A proposal before the D.C. Council would create the “prerequisites” for an independent community college in Washington, placing the Community College of D.C. under its own governing board and moving its employees and facilities out from under the control of the University of the District of Columbia.
The Community College Independence Act of 2011 would reestablish the community college as an independent agency and start the clock — rather quickly — on appointing trustees and seeking eventual accreditation, a necessary step for a new college.
The legislation is among the recommendations of the Committee of the Whole, the council panel that oversees both the D.C. budget and the public university. Council members were to discuss the recommendations late today.
Successfully splitting UDC into two- and four-year schools is seen as the key accomplishment of President Allen Sessoms, who saw the separation as essential to improving the degree-granting university, which for decades had been bogged down in remediation.

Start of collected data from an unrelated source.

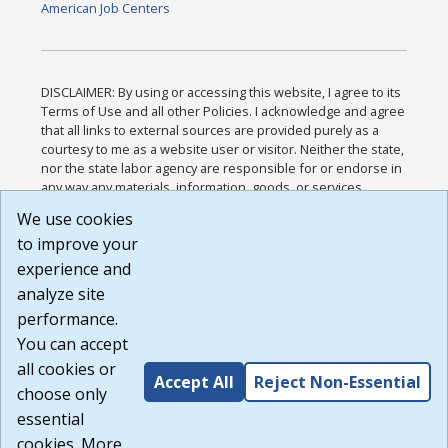
American Job Centers
DISCLAIMER: By using or accessing this website, I agree to its
Terms of Use and all other Policies. I acknowledge and agree
that all links to external sources are provided purely as a
courtesy to me as a website user or visitor. Neither the state,
nor the state labor agency are responsible for or endorse in
any way any materials, information, goods, or services
available through third-party linked sites, any privacy policies,
We use cookies
or any other practices of such sites. I acknowledge and
to improve your
agree that the Terms of Use and all other Policies for this
Website are available to me, and I have read the
Full
experience and
Disclaimer
.
analyze site
Build: 185cbd2bac10e1bc83ab283352c24c0a9f3fd098 ,
performance.
1.131
You can accept
all cookies or
Accept All
Reject Non-Essential
choose only
essential
cookies. More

Some observers have argued that the job will not be complete until the community college is fully independent; for now, it operates under the UDC board and is considered part of a University System of the District of Columbia.

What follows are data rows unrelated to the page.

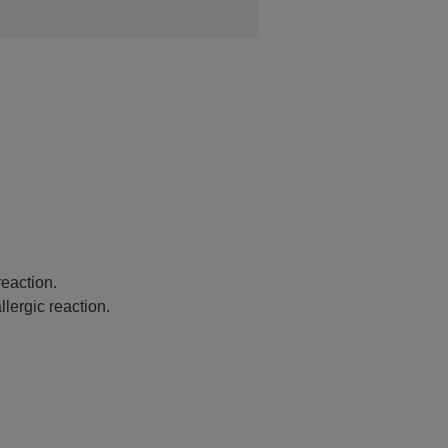
eaction.
lergic reaction.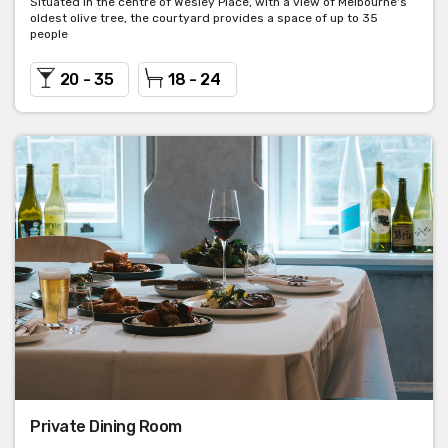
Situated in the centre of Wesley Place, with a view of Melbourne's
oldest olive tree, the courtyard provides a space of up to 35
people
20 - 35
18 - 24
Private Dining Room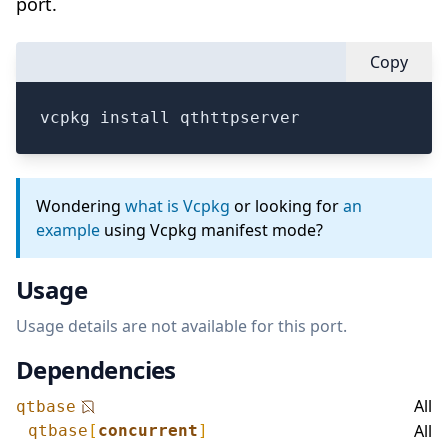
port.
Copy
vcpkg install qthttpserver
Wondering
what is Vcpkg
or looking for
an
example
using Vcpkg manifest mode?
Usage
Usage details are not available for this port.
Dependencies
All
qtbase
All
qtbase
[
concurrent
]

An independent report in 2009 urged swift independence for the community college, which was established that fall.
UDC officials said at the time that they agreed with the general idea of splitting off the community college but did not think the two-year college had to be completely independent to succeed. The philosophy of the moment seemed to be that if the community college produced results, the questions would go away.

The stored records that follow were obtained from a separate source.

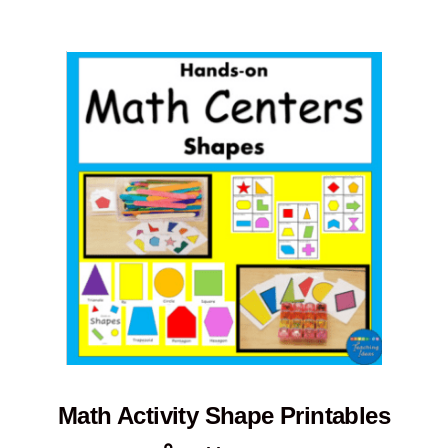
Math Activity Shape Printables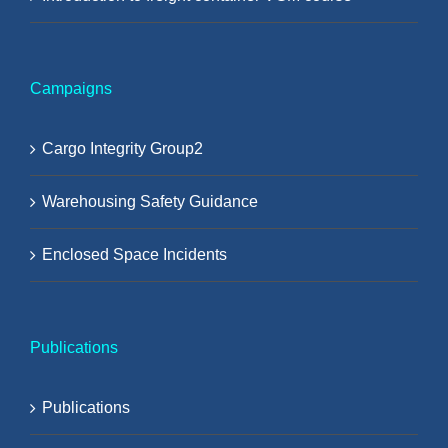
Campaigns
Cargo Integrity Group2
Warehousing Safety Guidance
Enclosed Space Incidents
Publications
Publications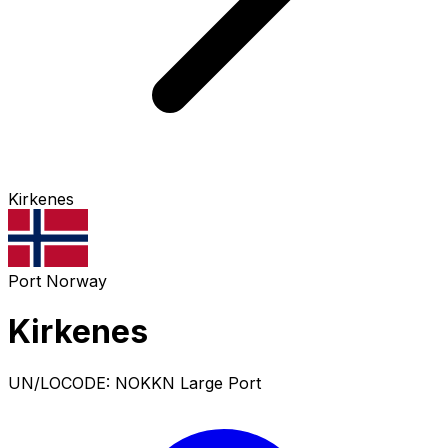
Kirkenes
Port
Norway
Kirkenes
UN/LOCODE: NOKKN
Large Port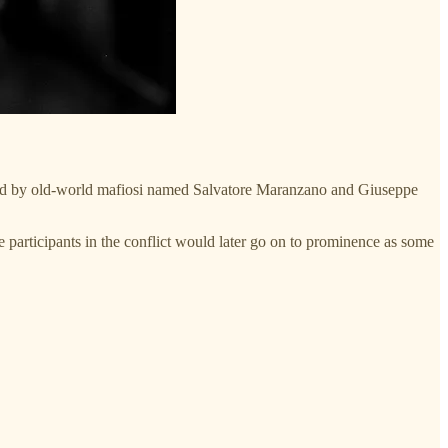
 led by old-world mafiosi named Salvatore Maranzano and Giuseppe
the participants in the conflict would later go on to prominence as some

It’s probably too soon to judge the new college on any “results”; the two-year campus has not yet completed its second year of existence.
But UDC officials now seem to be more open to the question of independence.
“It was always the goal that when the community college could be on its feet, that it would become its own separate institution,” said Alan Etter, UDC spokesman.
The legislation under study would establish an independent community college reporting to D.C. government, rather than UDC, apparently at the very moment it is signed into law. It would dissolve the entity now operating under UDC.
It would set up a nine-member board for the community college, with the first slate of members appointed by the mayor within 60 days and others by the council a short while later. The trustees, together with UDC leaders, would work out a transition plan a couple of months after that.
All employees and facilities now assigned to the community college would move to the new entity, greatly reducing both the enrollment and payroll of UDC.
Creating a new college “is a complicated thing,” Etter said. The community college operates now under UDC’s accreditation and would have to earn its own imprimatur to run independently. Full independence, in that sense, could take years.